### THE INPUT
Segment Open

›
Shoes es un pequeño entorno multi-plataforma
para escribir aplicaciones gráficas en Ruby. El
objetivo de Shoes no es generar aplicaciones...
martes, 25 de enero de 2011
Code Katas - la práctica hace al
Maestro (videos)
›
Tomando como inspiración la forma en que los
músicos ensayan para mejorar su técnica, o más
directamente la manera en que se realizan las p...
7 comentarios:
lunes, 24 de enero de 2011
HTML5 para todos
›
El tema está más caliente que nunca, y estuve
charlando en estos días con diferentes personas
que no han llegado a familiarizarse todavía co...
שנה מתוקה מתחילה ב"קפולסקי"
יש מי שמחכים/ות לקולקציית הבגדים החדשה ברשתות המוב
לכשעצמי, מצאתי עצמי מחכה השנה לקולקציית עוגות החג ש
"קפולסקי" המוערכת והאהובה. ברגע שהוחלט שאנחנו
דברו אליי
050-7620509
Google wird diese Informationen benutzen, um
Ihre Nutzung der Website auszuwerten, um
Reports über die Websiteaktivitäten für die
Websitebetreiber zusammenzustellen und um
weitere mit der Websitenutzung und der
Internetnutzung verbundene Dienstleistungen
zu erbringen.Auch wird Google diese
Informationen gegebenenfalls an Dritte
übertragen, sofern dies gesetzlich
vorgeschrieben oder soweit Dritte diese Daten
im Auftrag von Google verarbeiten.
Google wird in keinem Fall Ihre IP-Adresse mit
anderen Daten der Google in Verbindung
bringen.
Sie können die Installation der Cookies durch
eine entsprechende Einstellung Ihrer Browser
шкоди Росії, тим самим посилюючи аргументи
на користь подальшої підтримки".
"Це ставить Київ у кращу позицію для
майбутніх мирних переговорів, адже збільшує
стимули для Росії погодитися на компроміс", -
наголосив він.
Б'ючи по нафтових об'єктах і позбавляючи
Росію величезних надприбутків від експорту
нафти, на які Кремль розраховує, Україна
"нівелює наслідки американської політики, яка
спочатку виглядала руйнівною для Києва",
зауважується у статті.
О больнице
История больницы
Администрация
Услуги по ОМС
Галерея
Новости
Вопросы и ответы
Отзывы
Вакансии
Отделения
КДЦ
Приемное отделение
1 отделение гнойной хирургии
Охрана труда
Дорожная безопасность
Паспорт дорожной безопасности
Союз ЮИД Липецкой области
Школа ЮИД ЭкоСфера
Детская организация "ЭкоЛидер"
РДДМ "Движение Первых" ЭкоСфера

Segment Closed

### WHAT TO WORK ON
Across the material, report every line that has the word "Informationen".

### SOLUTION BELOW
Google wird diese Informationen benutzen, um
Informationen gegebenenfalls an Dritte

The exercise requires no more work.